QP’s Negroni already masters the hurdles; heads to Meet of Champs

Photo by Jim Hague/ Queen of Peace freshman Natalie Negroni

 

By Jim Hague

After playing soccer in the fall, Queen of Peace freshman Natalie Negroni wanted to try something different in the spring months.

“My brother (Daniel) was on the track team at Queen of Peace,” Negroni said. “I always wanted to try it. I had no idea how I would do.”

Queen of Peace track and field coach Nick Mazzolla, who returned to coaching this spring after a nine-year hiatus, also had no preconceptions about what Negroni _ or any other athlete on his team – could do.
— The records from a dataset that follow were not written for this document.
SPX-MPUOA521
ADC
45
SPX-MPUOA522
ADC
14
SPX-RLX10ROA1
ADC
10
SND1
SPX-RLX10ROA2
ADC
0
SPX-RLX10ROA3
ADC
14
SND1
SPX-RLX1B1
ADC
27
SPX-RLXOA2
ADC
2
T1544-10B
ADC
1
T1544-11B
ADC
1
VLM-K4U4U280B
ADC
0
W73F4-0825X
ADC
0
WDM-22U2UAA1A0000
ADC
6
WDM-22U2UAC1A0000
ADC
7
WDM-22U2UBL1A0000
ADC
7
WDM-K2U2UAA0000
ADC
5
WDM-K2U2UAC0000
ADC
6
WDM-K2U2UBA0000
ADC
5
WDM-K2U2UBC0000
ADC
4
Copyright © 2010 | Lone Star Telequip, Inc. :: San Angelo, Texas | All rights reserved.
So on the first day of practice, Mazzolla, who spent 16 years as the head track coach at North Arlington High School, took one single hurdle and put it in the middle of the grass field behind QP.

“One of the most favorite things to coach was always the hurdles,” Mazzolla said. “So I stuck a hurdle on the grass and didn’t even call it a hurdle. I told them all to jump over that thing. I noticed what Natalie did. With no direction whatsoever, she jumped over the hurdle with technique. She actually glided over it. She said she never did it before, but she sure looked like she did.”

Negroni was a total novice to the sport.

“I really didn’t think I could do it,” Negroni said. “I was afraid I was going to fall. I thought the hurdle was really high. I didn’t think I had the right technique. I thought it was all wrong. I sort of galloped over it.”

Mazzolla saw promise.

“After we started working on it together, she just got better and better,” Mazzolla said. “I’d say she was a natural.”

In her first meet, Negroni finished third behind two girls from Lyndhurst, but Mazzolla knew that he had something special.

“I could sense that she had the knack of it,” Mazzolla said. “From that first race on, she’s been incredible.”

You can say that.

That’s because the total newcomer blazed the trail in the hurdles for the entire outdoor track season, improving with every stride.

In the 400-meter intermediate hurdles, Negroni won the gold medal at the Bergen County Seat meet at Mahwah in late April. She then followed up that performance by winning the gold medal at the Bergen County Championships earlier this month with a time of 67.9. She was then second at the Bergen County Meet of Champions, running in 65.5 and captured the NJSIAA Non-Public B state sectional championship in 65.8.

Last weekend, at the overall NJSIAA Non-Public B state championships in South Plainfield, Negroni appeared headed to a state title.

“She had a good start and as she’s running around, I looked at the stop watch and she’s going to break her own record,” Mazzolla said. “She just cleared the ninth hurdle. I looked down at the stop watch and I looked up and she was on the ground. She fell. She was crushing the field, but she still got up and finished second.”

For good measure, Negroni also finished fourth in the high jump and sixth in the 100-meter high hurdles, meaning that she has now qualified for the NJSIAA Meet of Champions this week in three different events.

Not bad for a freshman with no experience whatsoever.

For her efforts, Negroni has been selected as The Observer Athlete of the Week for the past week.

“I never thought I’d be this good, especially in the hurdles,” Negroni said. “It’s been an awesome experience. It’s really too amazing to believe. I’ve only been training two months and look what has happened. Considering my experience, I can’t believe this.”

And she becomes the first QP athlete to qualify for the Meet of Champions in three events since superstar and former Observer Female Athlete of the Year Janine Davis did it in 2005.

“That’s really cool,” Negroni said. “I didn’t know that.”

Negroni will try to compete in all three events at the Meet of Champions. That alone will be a feat in itself. She’s now determined to become an even better competitor in track and field.

“I definitely want to improve a lot and I’d love to compete in track in college,” Negroni said.

It’s nice to have goals, but it’s still an astounding three years away. Instant success will do that to you.

“I knew I’d probably be a sprinter, because I knew I wasn’t any good in long events,” Negroni said. “I really didn’t know how good I’d be.”

How good? Try state sectional champion good.

“I’ve had a lot of girls with natural ability, but Natalie is beyond that,” Mazzolla said. “She’s a legitimate track athlete. I tell her all the time that she can do anything. She’s starting to understand her potential now. I think track is her sport and her potential in track is endless. Her future is limitless. It is remarkable that she doesn’t realize it.”

“He tells me that all the time,” Negroni said. “I realize now what I’ve done.”

And in all honesty, what she can still do. This is a star on the rise.